Some of Hollywood’s most familiar names are shunning the leftist filmmaking culture there and are pursuing other projects on their own that focus more on faith and patriotic themes.
Fox News reported that “Full House” alum Candace Cameron Bure, 47, who spent more than a decade at the Hallmark Channel and was dubbed the “Queen of Christmas” for her renowned holiday films, recently left the network for the new traditional-family-oriented network Great American Family.
“My heart wants to tell stories that have more meaning and purpose and depth behind them,” Bure, who is now Great American Family’s chief creative officer, said in a recent interview with the Wall Street Journal.
“I knew that the people behind Great American Family were Christians that love the Lord and wanted to promote faith programming and good family entertainment,” added the devout Christian.
The outlet asked if she was planning on featuring any content with LGBTQ themes, to which she responded no.
“I think that Great American Family will keep traditional marriage at the core,” she said.
Fox News Digital added:
Great American Family, which was launched in 2021, provides a faith and family alternative to purely secular programming, including the massive holiday film market.
While major studios and networks have typically steered away from focusing on the religious aspects of the Christmas holiday, Great American Family is taking the opposite track and highlighting Christianity in many of its holiday offerings, according to Abbott.
Meanwhile, Pure Flix founders David A.R. White and Michael Scott, who started the network in 2005 and which has since been acquired by Sony Pictures, said the holiday market is huge and ripe for traditional themes.
“I think families were looking for it,” Scott, who is the son of a pastor like White, told Fox News. “People not only here in the U.S. but around the world were looking for it.

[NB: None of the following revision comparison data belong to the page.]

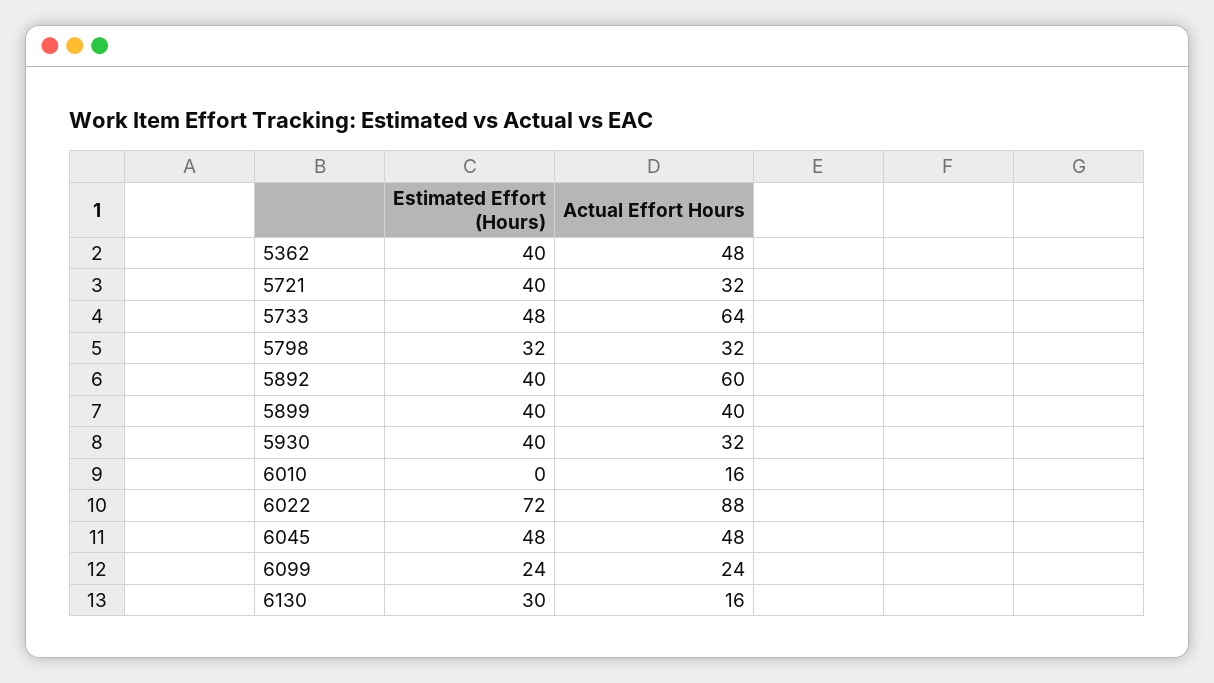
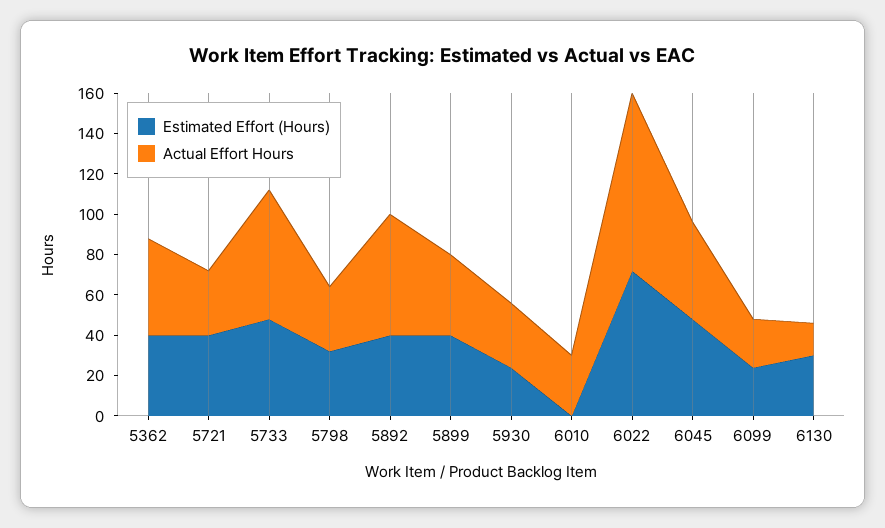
  {
    "Estimated Effort (Hours)": {
      "5362": 40,
      "5721": 40,
      "5733": 48,
      "5798": 32,
      "5892": 40,
      "5899": 40,
-     "5930": 40,
+     "5930": 25,
      "6010": 0,
      "6022": 72,
      "6045": 48,
      "6099": 24,
      "6130": 30
    },
    "Actual Effort Hours": {
      "5362": 48,
      "5721": 32,
      "5733": 64,
      "5798": 32,
      "5892": 60,
      "5899": 40,
      "5930": 32,
-     "6010": 16,
+     "6010": 30,
      "6022": 88,
      "6045": 48,
      "6099": 24,
      "6130": 16
    }
  }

It was just a great place for us to be.”
He said they were inspired by “this hunger and this need to give people content that uplifted and inspired that human spirit that was something different than what Hollywood was giving to them.”
“I don’t even think Hollywood really realized how big of a marketplace is here, like it didn’t even exist,” White added.
“I think for the longest time this content wasn’t available to families,” White observed. “Just safe, uplifting, inspiring content that ultimately brings people to higher levels of insight to who God is and the purpose that he has for their lives.”
Other stars know that Hollywood’s liberal filmmakers aren’t into patriotic films either, including “Dukes of Hazzard” star John Schneider. He is starring in a new patriotic film titled “To Die For,” which was independently made.
Fox News adds:
The film follows reclusive veteran Quint North (Schneider), who takes a public stand for his personal freedoms after receiving a court order to keep his American flag-flying El Camino truck away from a local high school. The actor told Fox News Digital the film defends patriotism, freedom of speech and the American flag.
Schneider told Fox News Digital that he was inspired to make “To Die For” after reading an article about a man who had been jailed for refusing to remove the American flag from the back of his truck.
“I read the article, and it said he had a restraining order against him, so he couldn’t drive within a certain distance from the [local] high school with the flag on his truck,” he recounted.
“[My wife and I] are big supporters of our military and our law enforcement. And I thought, now is the time to make a movie about this guy.”
“I wanted to make a movie not about that individual guy, but that kind of guy who is willing to go to jail in order to continue to express his First Amendment right of free speech,” he said. The film was released Oct. 20.
“People talk about Hollywood as if it has autonomy,” he told the outlet. “Hollywood is a line item on a billionaire globalist spreadsheet, really. So, Hollywood has to basically do what they’re told. I know a lot of people in Hollywood, and I don’t really believe that they are naïve enough to believe a lot of the things that they put forth as truth. But as a very old song used to say, they owe their soul to the company store.”
“You’ve got the celebrity types who… get paid a lot of money, but they’re really doing what they’re told as well. So there’s not a lot of room in that model for free thought. There’s not a lot of room in that model for free speech. You really have to work, I believe, outside that model, ’cause that model’s not going to change.”
Disclaimer: This article may contain commentary which reflects the author’s opinion.